----- DONNÉES DE L'EXERCICE

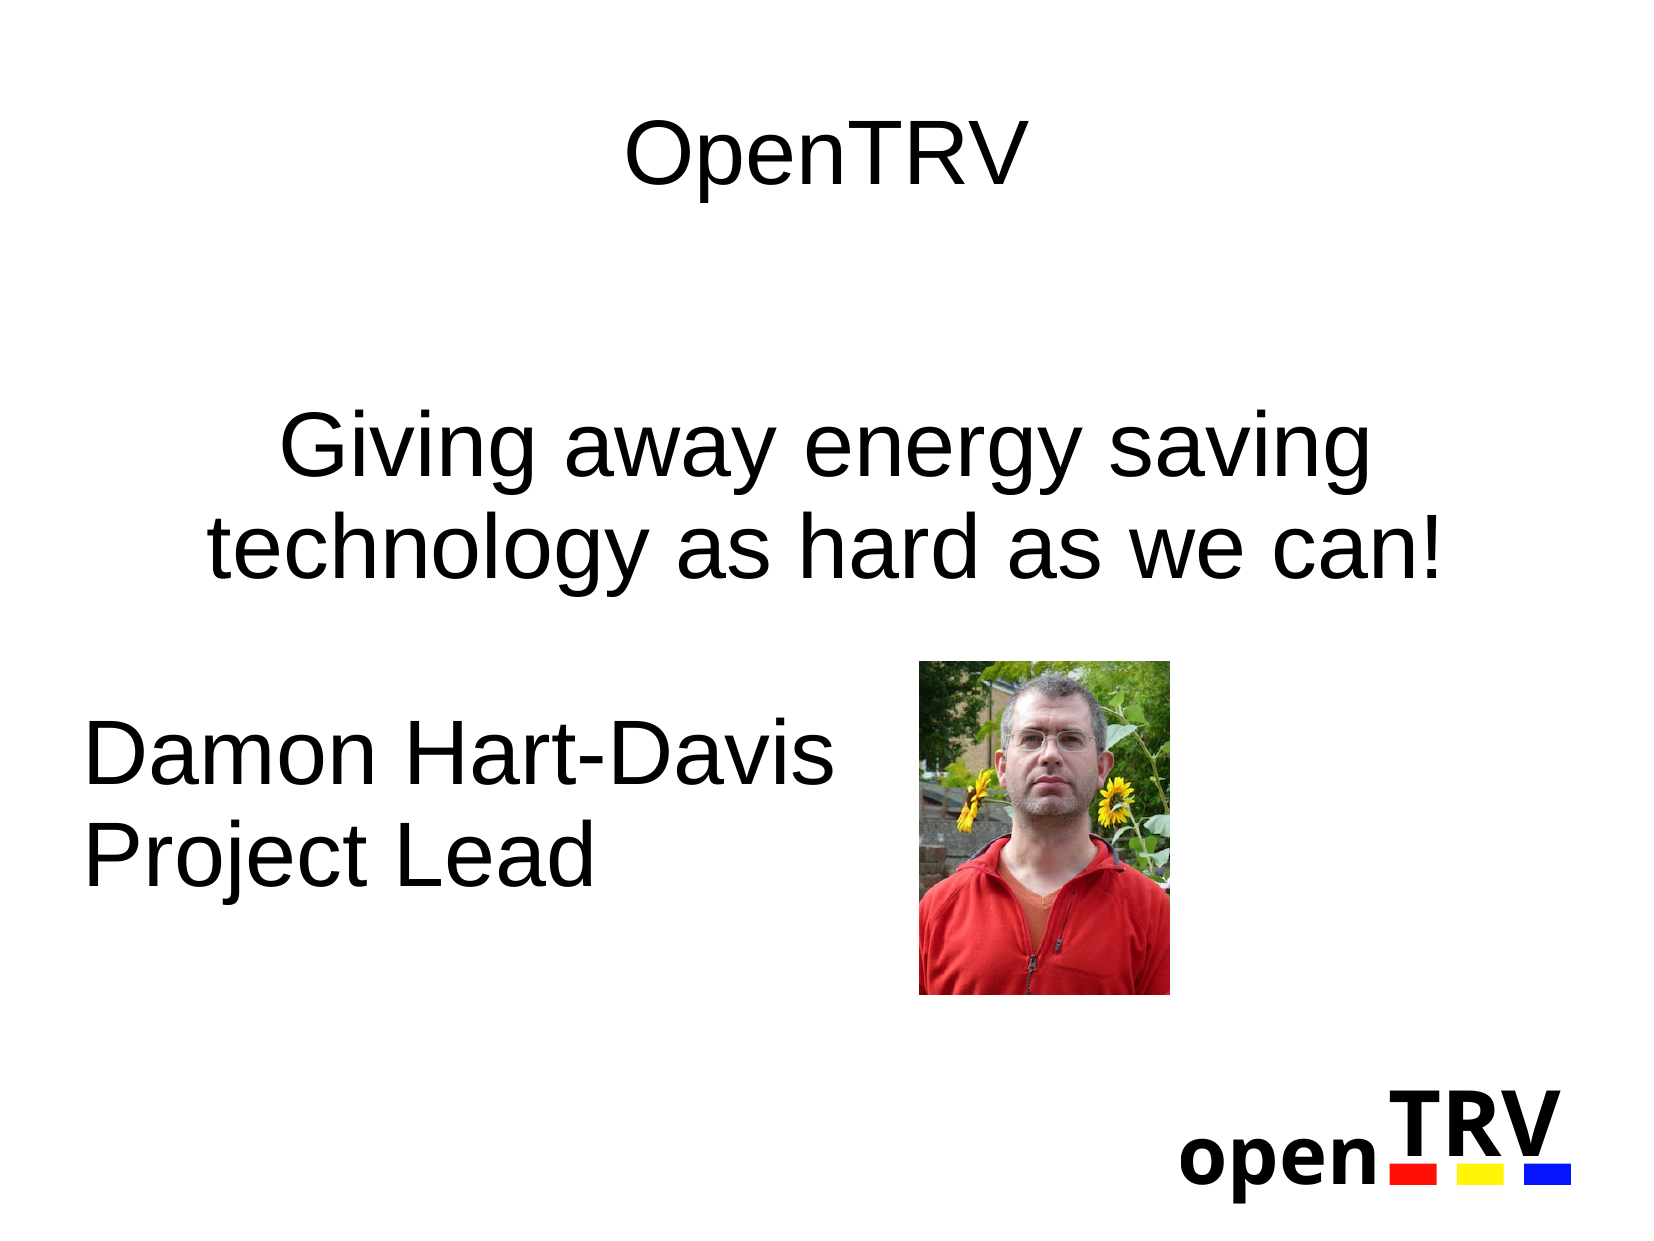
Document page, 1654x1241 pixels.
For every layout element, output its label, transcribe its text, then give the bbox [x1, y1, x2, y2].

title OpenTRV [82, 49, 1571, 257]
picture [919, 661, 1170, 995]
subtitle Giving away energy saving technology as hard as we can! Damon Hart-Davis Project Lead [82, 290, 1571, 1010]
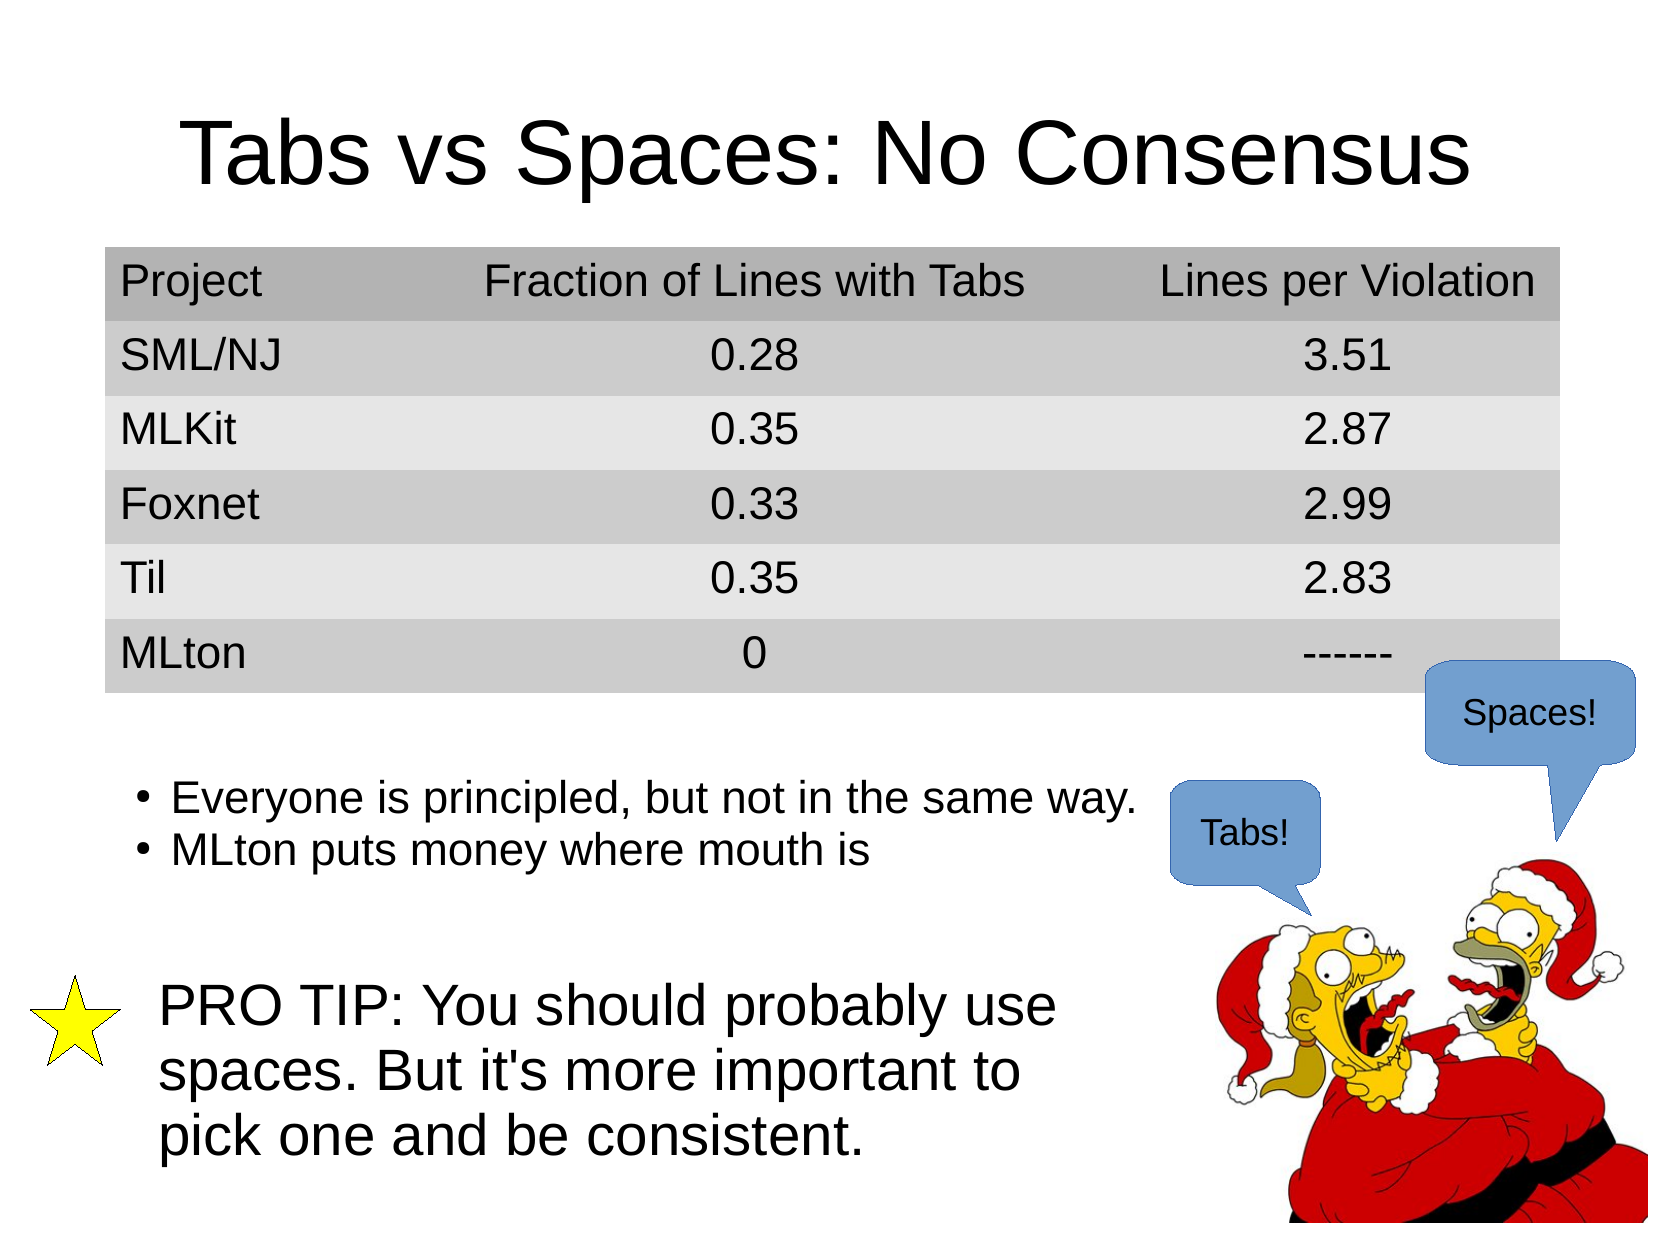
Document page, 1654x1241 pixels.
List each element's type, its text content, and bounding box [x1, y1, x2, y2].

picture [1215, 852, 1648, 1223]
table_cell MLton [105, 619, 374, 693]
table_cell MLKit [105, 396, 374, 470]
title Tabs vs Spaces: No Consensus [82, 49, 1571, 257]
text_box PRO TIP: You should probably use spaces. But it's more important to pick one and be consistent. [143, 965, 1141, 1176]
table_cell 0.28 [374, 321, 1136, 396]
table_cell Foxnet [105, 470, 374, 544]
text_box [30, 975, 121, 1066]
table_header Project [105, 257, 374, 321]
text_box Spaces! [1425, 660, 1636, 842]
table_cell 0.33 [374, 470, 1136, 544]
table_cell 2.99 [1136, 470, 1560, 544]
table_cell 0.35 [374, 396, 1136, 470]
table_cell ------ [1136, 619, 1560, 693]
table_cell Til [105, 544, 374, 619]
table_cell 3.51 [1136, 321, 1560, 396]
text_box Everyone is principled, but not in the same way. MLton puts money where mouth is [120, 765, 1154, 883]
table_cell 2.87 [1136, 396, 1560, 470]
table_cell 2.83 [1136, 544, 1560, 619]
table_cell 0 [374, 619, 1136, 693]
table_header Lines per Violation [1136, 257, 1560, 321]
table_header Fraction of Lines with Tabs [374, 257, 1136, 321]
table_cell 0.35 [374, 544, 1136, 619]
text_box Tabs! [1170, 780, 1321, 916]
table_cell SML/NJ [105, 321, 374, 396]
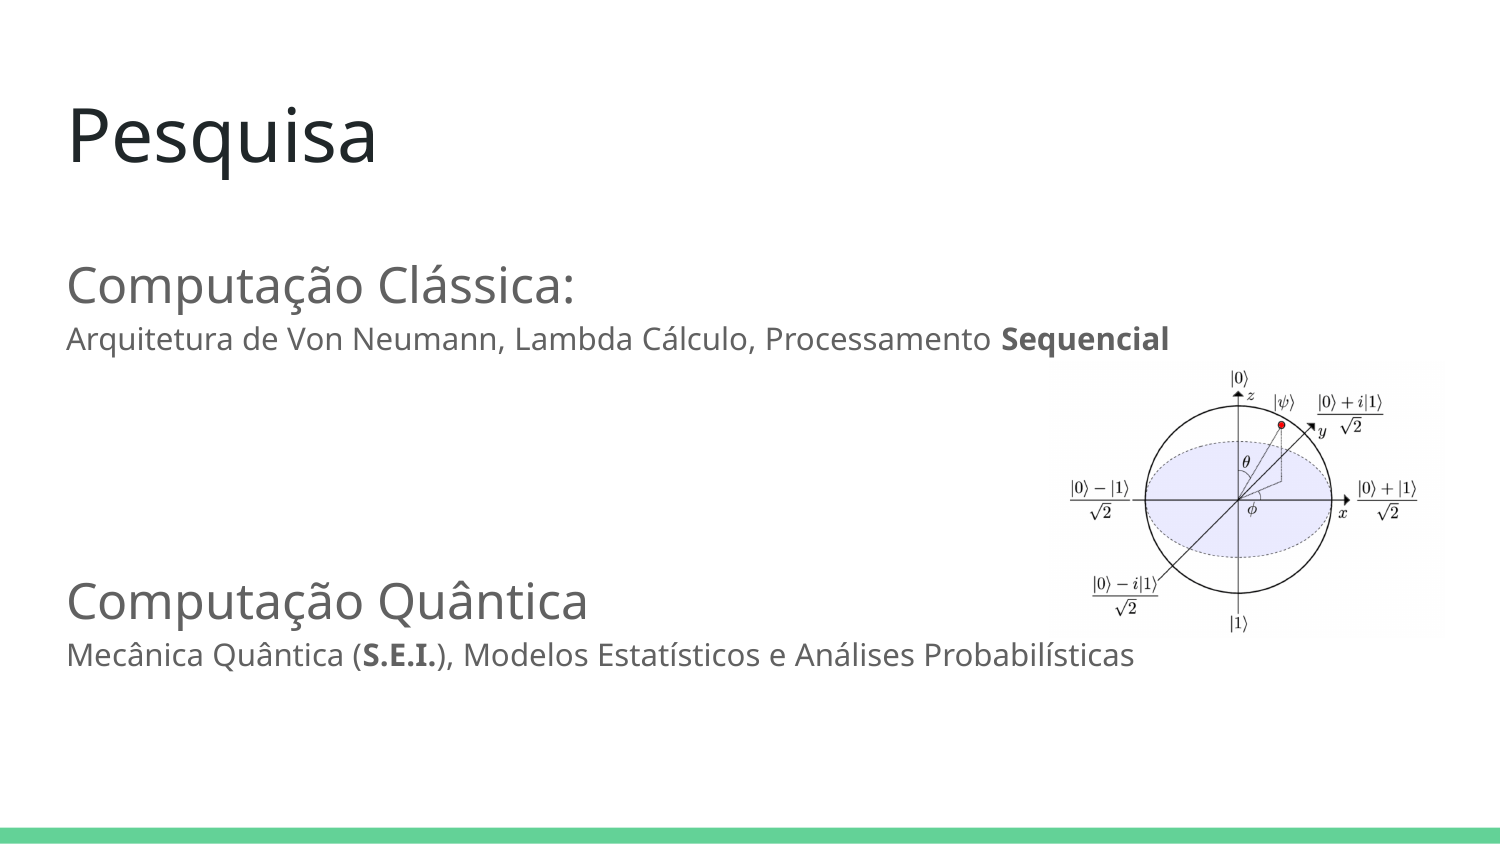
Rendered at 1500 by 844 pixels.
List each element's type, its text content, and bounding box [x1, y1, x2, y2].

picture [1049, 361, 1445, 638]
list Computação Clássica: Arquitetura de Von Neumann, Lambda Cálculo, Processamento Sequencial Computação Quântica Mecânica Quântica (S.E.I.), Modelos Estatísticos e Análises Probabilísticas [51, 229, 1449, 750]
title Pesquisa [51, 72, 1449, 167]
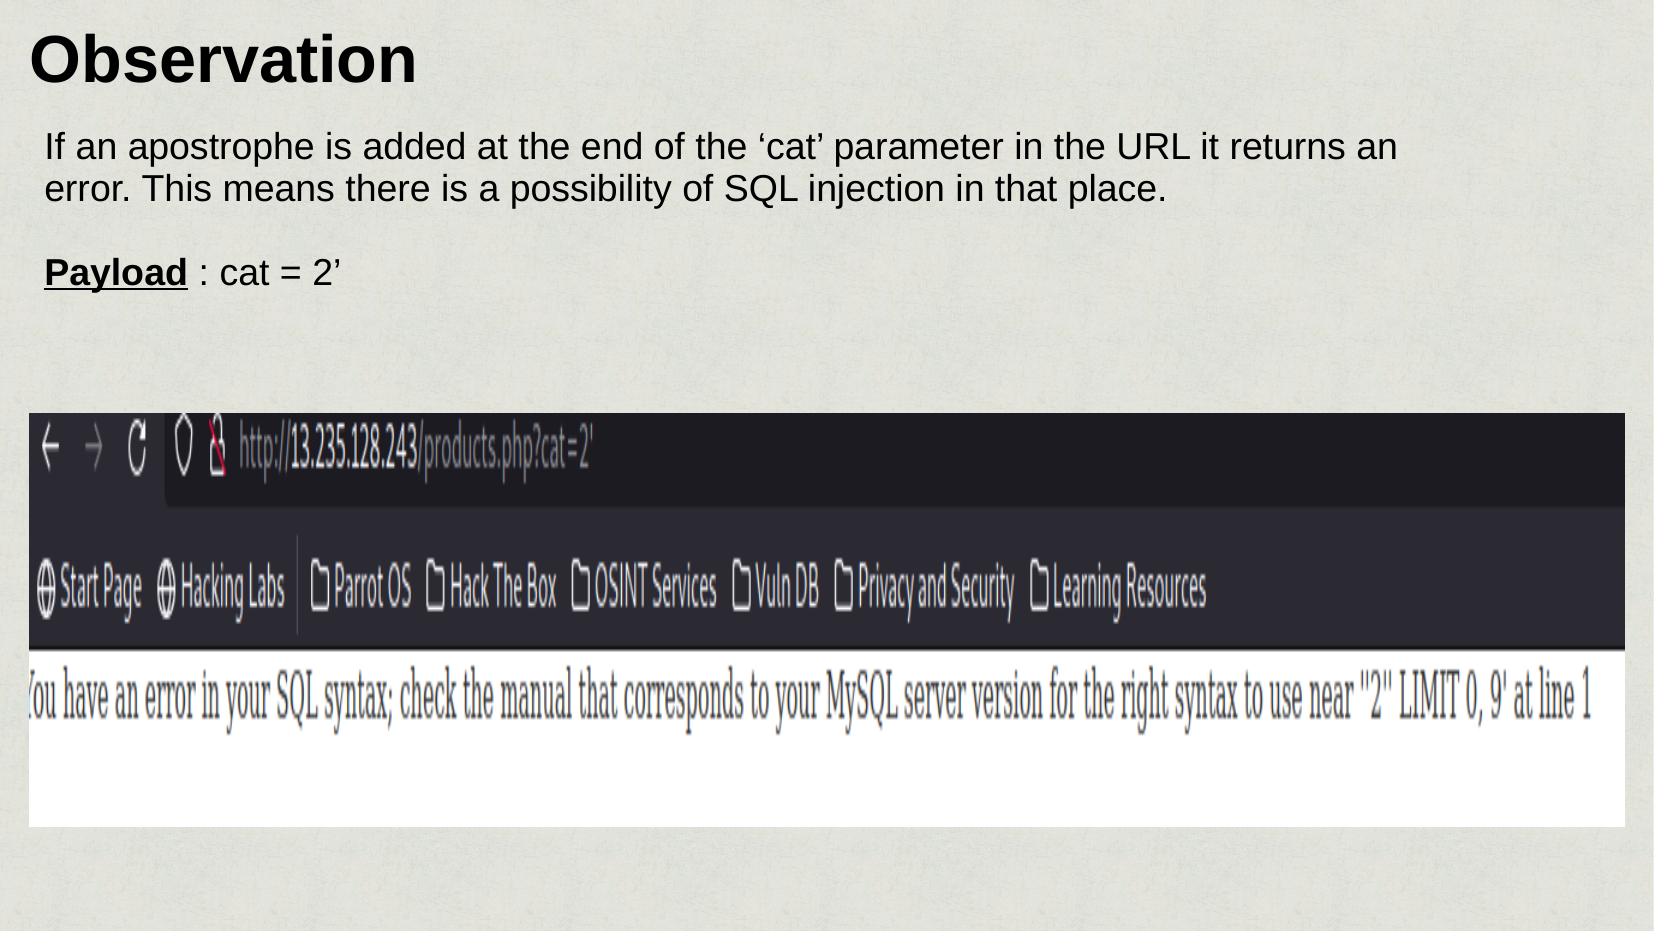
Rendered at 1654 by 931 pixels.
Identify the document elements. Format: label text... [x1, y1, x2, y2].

----------

### ÉNONCÉ
Pouvez-vous exprimer en liste JSON de chaînes, une chaîne par ligne et sans les lignes vides, les lignes allant du début des lignes ci-dessus jusqu'à celle contenant "subtitle Giving away", bornes comprises ? Les images sont à exclure de la réponse.

### RÉSULTAT FINAL
[
  "Document page, 1654x1241 pixels.",
  "For every layout element, output its label, transcribe its text, then give the bbox [x1, y1, x2, y2].",
  "title OpenTRV [82, 49, 1571, 257]",
  "picture [919, 661, 1170, 995]",
  "subtitle Giving away energy saving technology as hard as we can! Damon Hart-Davis Project Lead [82, 290, 1571, 1010]"
]